Laufeld (/de/) is an Ortsgemeinde – a municipality belonging to a Verbandsgemeinde, a kind of collective municipality – in the Bernkastel-Wittlich district in Rhineland-Palatinate, Germany.

== Geography ==

The municipality lies in the Eifel and belongs to the Verbandsgemeinde Wittlich-Land.

== History ==
The “Laufeld Culture” (Hallstatt times, about 700 BC) took its name from a great burying ground that had been found near Laufeld.

In 1344, King John of Luxembourg acquired from the Abbey of Echternach the Hof Laufeld (“Laufeld Estate”). Shortly thereafter, this ended up in the ownership of the Counts of Manderscheid. Beginning in 1794, Laufeld lay under French rule. In 1814 it was assigned to the Kingdom of Prussia at the Congress of Vienna. Since 1947, it has been part of the then newly founded state of Rhineland-Palatinate.

== Politics ==

=== Municipal council ===
The council is made up of 12 council members, who were elected by majority vote at the municipal election held on 7 June 2009, and the honorary mayor as chairman.

=== Coat of arms ===
The German blazon reads: Über goldenem Schildfuß mit rotem Sparrenbalken gespalten, vorn in Blau ein silberner Kirchturm mit schwarzem Dach, hinten in Silber ein rotes Lilienkreuz.

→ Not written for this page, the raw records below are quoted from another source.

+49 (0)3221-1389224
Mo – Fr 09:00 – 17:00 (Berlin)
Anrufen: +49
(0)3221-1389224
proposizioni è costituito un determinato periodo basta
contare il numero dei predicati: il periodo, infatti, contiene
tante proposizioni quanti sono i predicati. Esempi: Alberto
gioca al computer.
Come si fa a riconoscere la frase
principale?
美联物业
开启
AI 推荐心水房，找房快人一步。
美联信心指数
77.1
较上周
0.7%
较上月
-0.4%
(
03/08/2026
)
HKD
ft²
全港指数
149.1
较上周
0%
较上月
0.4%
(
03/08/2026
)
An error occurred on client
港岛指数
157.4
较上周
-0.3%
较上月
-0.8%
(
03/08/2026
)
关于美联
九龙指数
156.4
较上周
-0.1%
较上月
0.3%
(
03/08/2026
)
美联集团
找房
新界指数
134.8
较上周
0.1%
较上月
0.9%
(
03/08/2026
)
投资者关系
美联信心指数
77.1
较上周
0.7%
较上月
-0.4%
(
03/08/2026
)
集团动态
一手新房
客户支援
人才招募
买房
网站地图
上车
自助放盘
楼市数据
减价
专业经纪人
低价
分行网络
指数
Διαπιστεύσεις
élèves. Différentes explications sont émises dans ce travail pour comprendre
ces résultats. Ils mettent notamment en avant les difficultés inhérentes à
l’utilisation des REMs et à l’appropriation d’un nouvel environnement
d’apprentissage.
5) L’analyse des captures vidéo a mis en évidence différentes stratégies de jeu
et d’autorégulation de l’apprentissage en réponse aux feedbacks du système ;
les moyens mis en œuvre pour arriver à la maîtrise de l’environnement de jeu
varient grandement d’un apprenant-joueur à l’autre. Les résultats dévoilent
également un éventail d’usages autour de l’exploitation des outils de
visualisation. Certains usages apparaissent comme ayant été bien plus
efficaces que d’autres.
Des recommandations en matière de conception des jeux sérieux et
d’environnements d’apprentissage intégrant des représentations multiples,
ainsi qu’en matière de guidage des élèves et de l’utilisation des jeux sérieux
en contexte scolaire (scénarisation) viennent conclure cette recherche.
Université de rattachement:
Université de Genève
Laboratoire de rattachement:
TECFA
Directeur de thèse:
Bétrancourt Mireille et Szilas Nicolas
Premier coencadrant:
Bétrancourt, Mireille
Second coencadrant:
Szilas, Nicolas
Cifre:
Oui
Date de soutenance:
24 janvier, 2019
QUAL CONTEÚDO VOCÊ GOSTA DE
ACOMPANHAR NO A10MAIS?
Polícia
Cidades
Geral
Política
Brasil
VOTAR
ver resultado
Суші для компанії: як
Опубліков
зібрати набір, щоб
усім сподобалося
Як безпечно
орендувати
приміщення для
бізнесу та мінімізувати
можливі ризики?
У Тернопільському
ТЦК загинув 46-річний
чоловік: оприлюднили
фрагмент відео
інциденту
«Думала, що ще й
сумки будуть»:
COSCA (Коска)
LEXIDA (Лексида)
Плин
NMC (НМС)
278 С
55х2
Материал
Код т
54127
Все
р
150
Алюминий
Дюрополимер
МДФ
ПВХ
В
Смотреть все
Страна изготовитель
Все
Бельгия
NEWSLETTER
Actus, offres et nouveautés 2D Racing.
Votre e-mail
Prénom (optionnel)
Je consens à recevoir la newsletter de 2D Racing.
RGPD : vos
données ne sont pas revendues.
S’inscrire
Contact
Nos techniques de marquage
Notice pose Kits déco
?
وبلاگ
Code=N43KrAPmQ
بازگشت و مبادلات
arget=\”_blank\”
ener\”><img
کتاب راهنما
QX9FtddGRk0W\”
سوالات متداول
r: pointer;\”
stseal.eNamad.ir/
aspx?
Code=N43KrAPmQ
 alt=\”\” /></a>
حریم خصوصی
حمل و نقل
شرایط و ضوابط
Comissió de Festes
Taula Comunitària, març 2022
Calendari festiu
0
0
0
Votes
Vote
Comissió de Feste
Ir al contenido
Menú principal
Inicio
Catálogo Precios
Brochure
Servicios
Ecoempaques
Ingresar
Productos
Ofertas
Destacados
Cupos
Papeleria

The municipality's arms might in English heraldic language be described thus: Per pale azure a churchtower argent with conical roof, door and two windows in pale sable and argent a cross flory gules, in a base Or a fess dancetty of the fourth.

The three charges all come from Laufeld's history. The churchtower on the dexter (armsbearer's right, viewer's left) side was part of the only parish church in the County of Manderscheid, and was important as a defensive structure as well. Given its importance, it has found its way into the municipality's arms. The cross with lilylike ends to its arms (“cross flory”) on the sinister (armsbearer's left, viewer's right) side was an heraldic charge borne by the Abbey of Echternach, once the village's landlord in the Middle Ages. The zigzag stripe (“fess dancetty”) in the escutcheon’s base was the heraldic device borne by the Counts of Manderscheid, who held sway here from the 14th century until the French Revolution.

With approval from the Regierungsbezirk government in Trier on 2 May 1983, Laufeld was granted the right to bear its own arms.

== Culture and sightseeing ==
Worth seeing in Laufeld is the Doll and Toy Museum (Puppen- und Spielzeugmuseum). On display are dolls and playthings from the last 100 years as well as everyday objects from the 1950s.

The Laufeld educational nature path teaches about the forest ecosystem.

== Economy and infrastructure ==
Laufeld is a state-recognized recreational municipality (Erholungsort).

There are two commercial areas with 20 firms and more than 500 jobs.

To the east runs the Autobahn A 1.

=== Education ===
In Laufeld there is one primary school.